Study text:
-=-=-
Bug#832155: New ssh-session-cleanup.service kills ssh user session during upgrade
On Sun, Jul 24, 2016 at 01:38:25AM +0200, Michael Biebl wrote:
> I referenced in my other reply that the network.target ordering has just
> been added recently (in v230). So it is possible that previously there
> was still an issue on shutdown. This is fixed now.
Do you plan to update jessie with this fix? I ask because I've had
requests to make this openssh change available in jessie-backports.
> Besides, there are many other reasons why you really want libpam-systemd
> in combination with SSH.
> You really want the user process be tracked as part of the user session,
> so you can properly apply resource limits or safely kill user sessions.
Sure. But non-systemd users don't need libpam-systemd at all in this
case (I'm aware that there are other cases where they may do), and it's
just noise for them; and in the case of a package such as openssh-server
that's often installed on very minimal systems indeed, they may not
previously have needed to deal with resolving libpam-systemd's
dependencies. Unfortunately there's no good way to say "Depends:
libpam-systemd, but only if systemd is pid 1".
It's unfortunate that we don't have a good way to simply be able to
assume that all systemd users have libpam-systemd installed, which is
what I'd really prefer to be able to do here.
-=-=-
Questions to answer:
1. Rewrite the part of the bug-report message starting at "Do you plan" and ending at "combination with SSH.", putting "the libpam-systemd package" in place of "libpam-systemd".
2. According to the bug-report message, in which version was the network.target ordering added?
3. Take the bug-report message further, writing on from its final sentence.
The rows that come after this point are independent material, unrelated to the bug-report message.

Records from a dataset:
-=-=-
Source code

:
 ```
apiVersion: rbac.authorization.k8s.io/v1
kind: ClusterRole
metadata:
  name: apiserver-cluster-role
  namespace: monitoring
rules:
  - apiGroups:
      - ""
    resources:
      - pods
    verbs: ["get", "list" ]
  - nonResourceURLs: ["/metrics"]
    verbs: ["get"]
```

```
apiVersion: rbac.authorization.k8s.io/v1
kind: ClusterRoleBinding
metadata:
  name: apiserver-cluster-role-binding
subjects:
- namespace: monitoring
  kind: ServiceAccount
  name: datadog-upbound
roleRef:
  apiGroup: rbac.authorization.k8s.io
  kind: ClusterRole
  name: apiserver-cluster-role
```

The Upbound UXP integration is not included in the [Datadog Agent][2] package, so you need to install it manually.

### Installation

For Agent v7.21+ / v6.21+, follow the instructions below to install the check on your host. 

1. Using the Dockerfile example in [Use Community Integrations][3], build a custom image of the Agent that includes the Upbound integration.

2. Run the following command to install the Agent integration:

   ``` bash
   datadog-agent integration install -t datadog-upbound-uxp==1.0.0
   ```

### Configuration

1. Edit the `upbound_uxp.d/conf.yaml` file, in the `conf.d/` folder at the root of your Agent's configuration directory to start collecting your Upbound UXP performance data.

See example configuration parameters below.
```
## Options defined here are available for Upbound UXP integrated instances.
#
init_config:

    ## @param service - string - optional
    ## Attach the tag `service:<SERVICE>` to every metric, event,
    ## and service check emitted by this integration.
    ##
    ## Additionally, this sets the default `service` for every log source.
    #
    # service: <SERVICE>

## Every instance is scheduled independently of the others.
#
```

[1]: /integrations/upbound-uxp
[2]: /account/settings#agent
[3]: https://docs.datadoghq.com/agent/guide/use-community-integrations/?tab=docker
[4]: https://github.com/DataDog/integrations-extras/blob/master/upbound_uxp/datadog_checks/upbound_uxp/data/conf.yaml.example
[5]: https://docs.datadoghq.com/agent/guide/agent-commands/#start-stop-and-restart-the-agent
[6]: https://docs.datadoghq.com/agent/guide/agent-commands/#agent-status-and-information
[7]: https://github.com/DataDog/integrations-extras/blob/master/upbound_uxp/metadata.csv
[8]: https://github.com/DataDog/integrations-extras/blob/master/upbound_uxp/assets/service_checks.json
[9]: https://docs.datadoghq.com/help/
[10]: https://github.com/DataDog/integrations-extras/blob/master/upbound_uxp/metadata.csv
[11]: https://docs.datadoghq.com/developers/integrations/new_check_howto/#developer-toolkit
-=-=-
Set of answers:
1.
Do you plan to update jessie with this fix? I ask because I've had
requests to make this openssh change available in jessie-backports.
> Besides, there are many other reasons why you really want the libpam-systemd package
> in combination with SSH.

2. In v230.

3.
> > I think I'll add a Recommends on it, but I really want
> > openssh-server to be usable on very minimal systems, including those
> > using other init systems, without having to deal with dependency
> > strangenesses.
>
> Please disable the ssh-session-cleanup.service hack by default if you
> don't want to remove it. Or better, ship it as an example file.
Compromise proposal: how about I make it do nothing if libpam-systemd is
installed (e.g. "ConditionPathExists=!/usr/share/pam-configs/systemd",
which is probably the simplest available check without needing to deal
with multiarch paths), in which case presumably the hack isn't needed?
(For backports to jessie, such a check would need to be deleted, unless
you plan to backport the ordering fix as requested above.)
> I really don't what such service file be installed (and active) by
> default on every system. People might see it and think it's actually ok
> to apply such hacks.
I'd be happy to add a warning comment to discourage that. The script is
short enough that such a comment would be unlikely to be overlooked.